JPMorgan: Surging Gold Prices Reflect Lack of Confidence in Central Bank Currencies

Michael LaVere
  • JPMorgan analysts claim gold's rising price is indicative of a lack of confidence in central bank-backed currencies.
  • The report says the economic crisis has generated long-term concern over inflation and fiscal responsibility throughout the world.

JPMorgan analysts claim the recent surge in gold prices indicates an erosion in confidence for central bank-backed fiat currencies. 

According to a Weekly Asset View report authored by John Normand, head of cross-asset fundamental strategy at JPMorgan Chase, investors are raising concerns over the lack of rate differentials for the world’s major reserve currencies, including the USD, EUR, and JPY. 

Normand's team writes that lack of dispersion amongst reserve currencies on the global market should not be “misread as investor comfort with these reserve assets in an era of record budget deficits from high starting levels of indebtedness.”

The report continues, saying the economic crisis has generated long-term concern for “sovereign risk” in Europe and “inflation or fiscal responsibility” throughout the rest of the world. 

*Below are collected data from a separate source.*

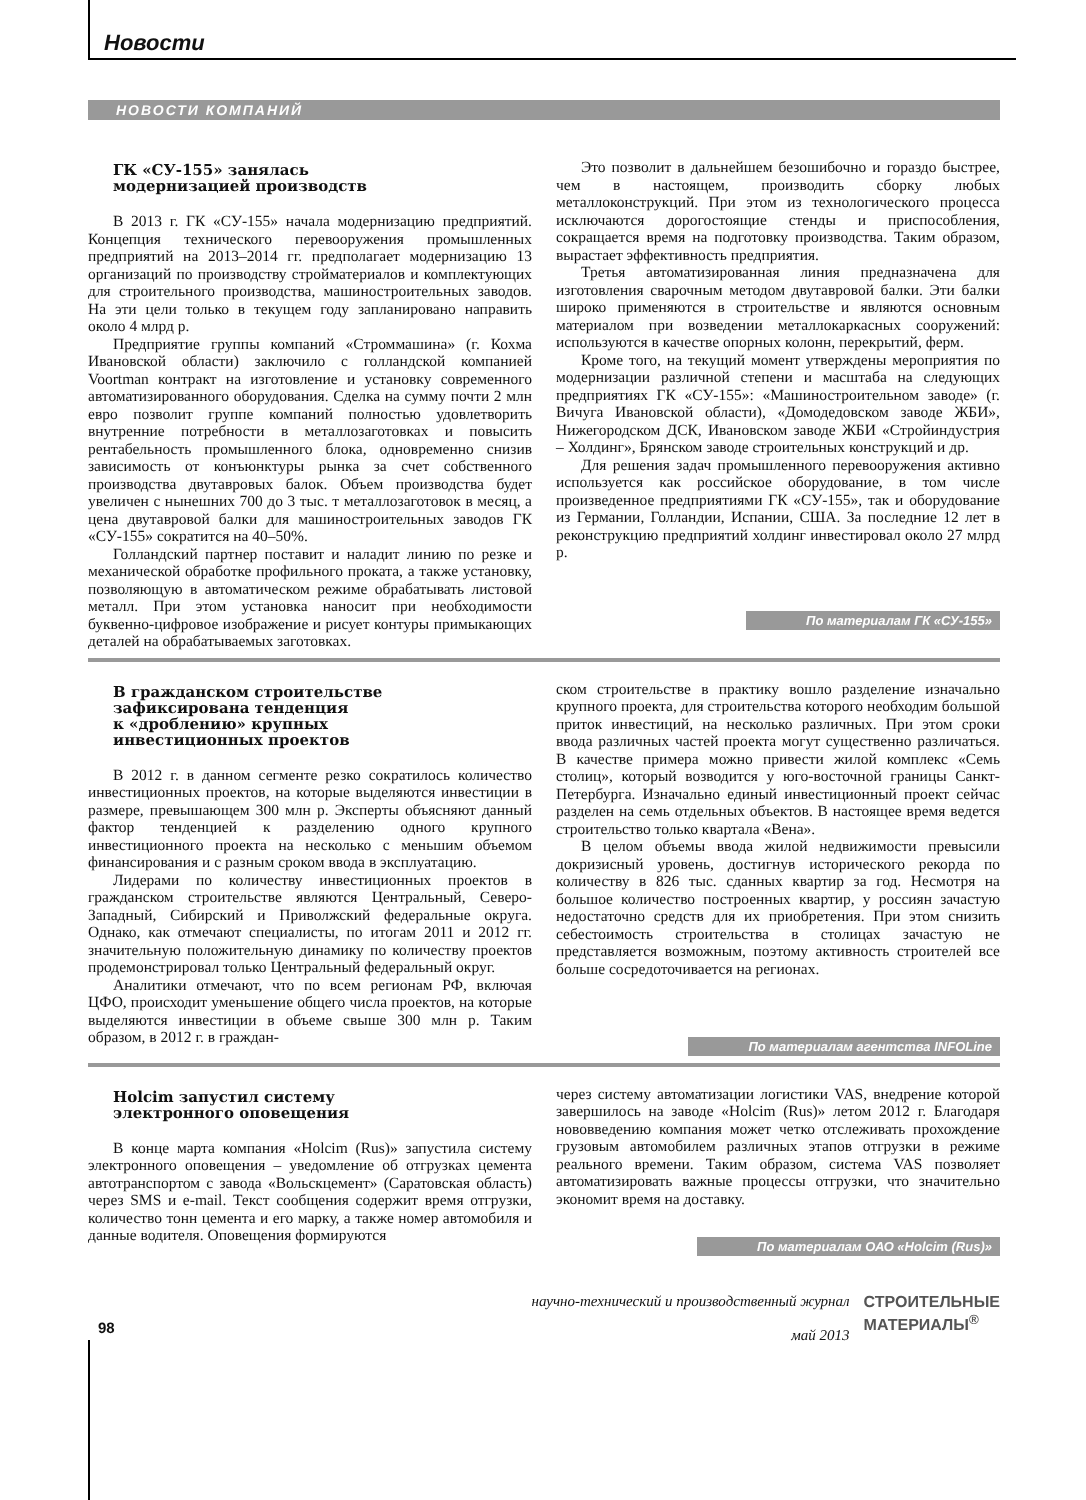Новости
НОВОСТИ КОМПАНИЙ
ГК «СУ-155» занялась
модернизацией производств
В 2013 г. ГК «СУ-155» начала модернизацию предприятий. Концепция технического перевооружения промышленных предприятий на 2013–2014 гг. предполагает модернизацию 13 организаций по производству стройматериалов и комплектующих для строительного производства, машиностроительных заводов. На эти цели только в текущем году запланировано направить около 4 млрд р.
Предприятие группы компаний «Строммашина» (г. Кохма Ивановской области) заключило с голландской компанией Voortman контракт на изготовление и установку современного автоматизированного оборудования. Сделка на сумму почти 2 млн евро позволит группе компаний полностью удовлетворить внутренние потребности в металлозаготовках и повысить рентабельность промышленного блока, одновременно снизив зависимость от конъюнктуры рынка за счет собственного производства двутавровых балок. Объем производства будет увеличен с нынешних 700 до 3 тыс. т металлозаготовок в месяц, а цена двутавровой балки для машиностроительных заводов ГК «СУ-155» сократится на 40–50%.
Голландский партнер поставит и наладит линию по резке и механической обработке профильного проката, а также установку, позволяющую в автоматическом режиме обрабатывать листовой металл. При этом установка наносит при необходимости буквенно-цифровое изображение и рисует контуры примыкающих деталей на обрабатываемых заготовках.
Это позволит в дальнейшем безошибочно и гораздо быстрее, чем в настоящем, производить сборку любых металлоконструкций. При этом из технологического процесса исключаются дорогостоящие стенды и приспособления, сокращается время на подготовку производства. Таким образом, вырастает эффективность предприятия.
Третья автоматизированная линия предназначена для изготовления сварочным методом двутавровой балки. Эти балки широко применяются в строительстве и являются основным материалом при возведении металлокаркасных сооружений: используются в качестве опорных колонн, перекрытий, ферм.
Кроме того, на текущий момент утверждены мероприятия по модернизации различной степени и масштаба на следующих предприятиях ГК «СУ-155»: «Машиностроительном заводе» (г. Вичуга Ивановской области), «Домодедовском заводе ЖБИ», Нижегородском ДСК, Ивановском заводе ЖБИ «Стройиндустрия – Холдинг», Брянском заводе строительных конструкций и др.
Для решения задач промышленного перевооружения активно используется как российское оборудование, в том числе произведенное предприятиями ГК «СУ-155», так и оборудование из Германии, Голландии, Испании, США. За последние 12 лет в реконструкцию предприятий холдинг инвестировал около 27 млрд р.
По материалам ГК «СУ-155»
В гражданском строительстве
зафиксирована тенденция
к «дроблению» крупных
инвестиционных проектов
В 2012 г. в данном сегменте резко сократилось количество инвестиционных проектов, на которые выделяются инвестиции в размере, превышающем 300 млн р. Эксперты объясняют данный фактор тенденцией к разделению одного крупного инвестиционного проекта на несколько с меньшим объемом финансирования и с разным сроком ввода в эксплуатацию.
Лидерами по количеству инвестиционных проектов в гражданском строительстве являются Центральный, Северо-Западный, Сибирский и Приволжский федеральные округа. Однако, как отмечают специалисты, по итогам 2011 и 2012 гг. значительную положительную динамику по количеству проектов продемонстрировал только Центральный федеральный округ.
Аналитики отмечают, что по всем регионам РФ, включая ЦФО, происходит уменьшение общего числа проектов, на которые выделяются инвестиции в объеме свыше 300 млн р. Таким образом, в 2012 г. в граждан-
ском строительстве в практику вошло разделение изначально крупного проекта, для строительства которого необходим большой приток инвестиций, на несколько различных. При этом сроки ввода различных частей проекта могут существенно различаться. В качестве примера можно привести жилой комплекс «Семь столиц», который возводится у юго-восточной границы Санкт-Петербурга. Изначально единый инвестиционный проект сейчас разделен на семь отдельных объектов. В настоящее время ведется строительство только квартала «Вена».
В целом объемы ввода жилой недвижимости превысили докризисный уровень, достигнув исторического рекорда по количеству в 826 тыс. сданных квартир за год. Несмотря на большое количество построенных квартир, у россиян зачастую недостаточно средств для их приобретения. При этом снизить себестоимость строительства в столицах зачастую не представляется возможным, поэтому активность строителей все больше сосредоточивается на регионах.
По материалам агентства INFOLine
Holcim запустил систему
электронного оповещения
В конце марта компания «Holcim (Rus)» запустила систему электронного оповещения – уведомление об отгрузках цемента автотранспортом с завода «Вольскцемент» (Саратовская область) через SMS и e-mail. Текст сообщения содержит время отгрузки, количество тонн цемента и его марку, а также номер автомобиля и данные водителя. Оповещения формируются
через систему автоматизации логистики VAS, внедрение которой завершилось на заводе «Holcim (Rus)» летом 2012 г. Благодаря нововведению компания может четко отслеживать прохождение грузовым автомобилем различных этапов отгрузки в режиме реального времени. Таким образом, система VAS позволяет автоматизировать важные процессы отгрузки, что значительно экономит время на доставку.
По материалам ОАО «Holcim (Rus)»
98
научно-технический и производственный журнал
май 2013
СТРОИТЕЛЬНЫЕ
МАТЕРИАЛЫ<sup>®</sup>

The report notes the surge in gold prices since the start of the coronavirus pandemic is an indication of a lack of investor confidence in fiat currencies. While the JPMorgan analysts caution that the move to gold should not be interpreted as a “dollar crisis” in response to loose Federal Reserve policies, it does give an indication of global sentiment towards fiscal policy. 

The report concludes, 

Instead, take this Gold move as a sign of eroding confidence in central bank-generated money generally, a trend that will probably continue until enough growth returns to put fiscal policy on a more efficient path.